For now, however, we’ll note that Lock’s demise came after repeated attempts by Larson to seek new investors led nowhere, as was truly inevitable. Bernard Tapie and his Tapie Group, which specializes in acquiring distressed properties, was at one point rumored to have interest in acquiring Lock. Tapie had earlier tried to acquire the former Full Tilt poker, and one can be sure that his offer for Lock, like his offer for Full Tilt, was some sort of lowball offer. Yet it was rumored that Tapie pulled his offer off the table after either discovering the true nature of Lock’s financial inner workings or failing to receive and real sort of corporate financial report from within Lock.
It’s unsurprising, given that way back in 2013, Lock Poker spokesman Shane Bridges had acknowledged in an informal interview with FlushDraw that there had been a “misuse” of player funds by one or more parties. Bridges, who has now moved out of the online-gambling world, later confirmed to individual player-investigators looking into Lock’s background that Jen Larson and others were among those doing said “misusing.”
Besides Tapie, though, this writer can confirm that Larson did indeed try to find other investors, though at terms that were highly favorable to Larson herself and that were almost certainly designed to do nothing but perpetuate the Ponzi scheme a while longer.

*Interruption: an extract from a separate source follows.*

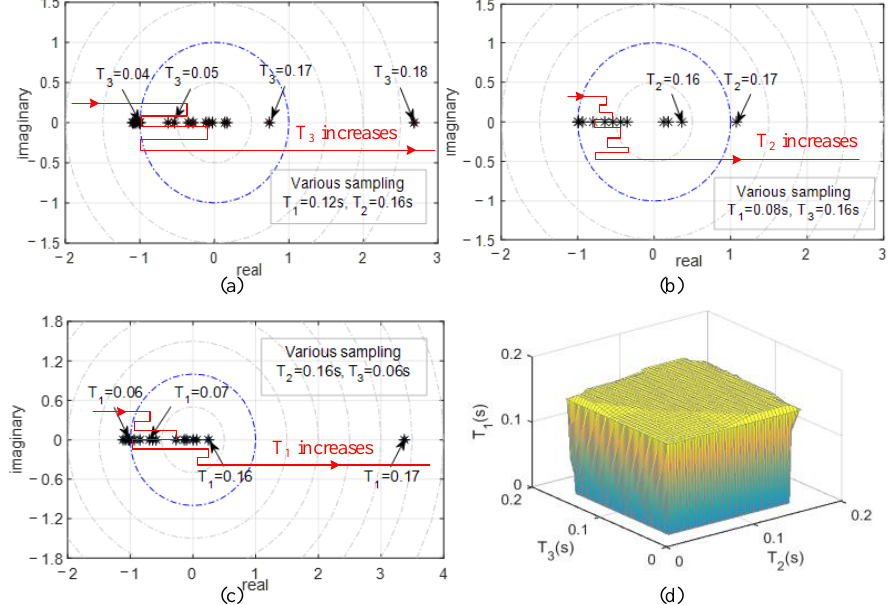
Figure 7. ( a ) Evaluation of T 3 when T 1 and T 2 are fixed. ( b ) Evaluation of T 2 when T 1 and T 3 are fixed. ( c ) Evaluation of T 1 when T 2 and T 3 are fixed. ( d ) Stability region of sampling periods for T 1 , T 2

A year or so ago, this writer received an inquiry from a well-known poker veteran, on behalf of another party who had been approached to invest in Lock Poker. They’d already largely made their decision (which was “no”) and were just doing due diligence, but they wanted more information, if possible, on Lock’s general non-reputability.
I offered some of that, and pointed them to other authoritative sources. But the deal that they had been offered was interesting: $5 million for 49% of Lock Poker. What that means is that Larson wanted a quick cash infusion while retaining control of a company that she herself had already bankrupted once.
Obviously, anyone with half of a grain of business sense wasn’t going to go for that sort of deal. If one has $5 million to invest in an online poker room, one can start up their own skin and create the sort of marketing and advertising campaign that would garner some legitimate market share. There’s simply no need to stink $5 million into a diseased, stinky thing like Lock Poker, when from an investor standpoint there are other options available.
That’s unfortunately a tough break for players whose balances were already imperiled. However, given Larson’s track record, most of the that money would have ended up where the rest of the players’ deposits went — into Larson’s own pockets. A few more players might have gotten paid, but all of them? No, never. A cash infusion would have delayed the inevitable, but it would have created more victims and and made the total theft even larger.
It’s not like I made the decision for this possible (but unlikely) investor anyway. They already knew about Lock’s sad state of affairs. I simply provided an added cold splash of reality.
The real truth about Lock ending operations is that it should have happened a lot sooner. Lock will become one of the prime exhibits for what happens in gray-market gaming industries, a case study in how players can be left unprotected when no legitimate gaming or regulatory authority exists. That’s sad for Lock’s players, of course. And given the nature of Lock Poker and Jen Larson, it was also inevitable.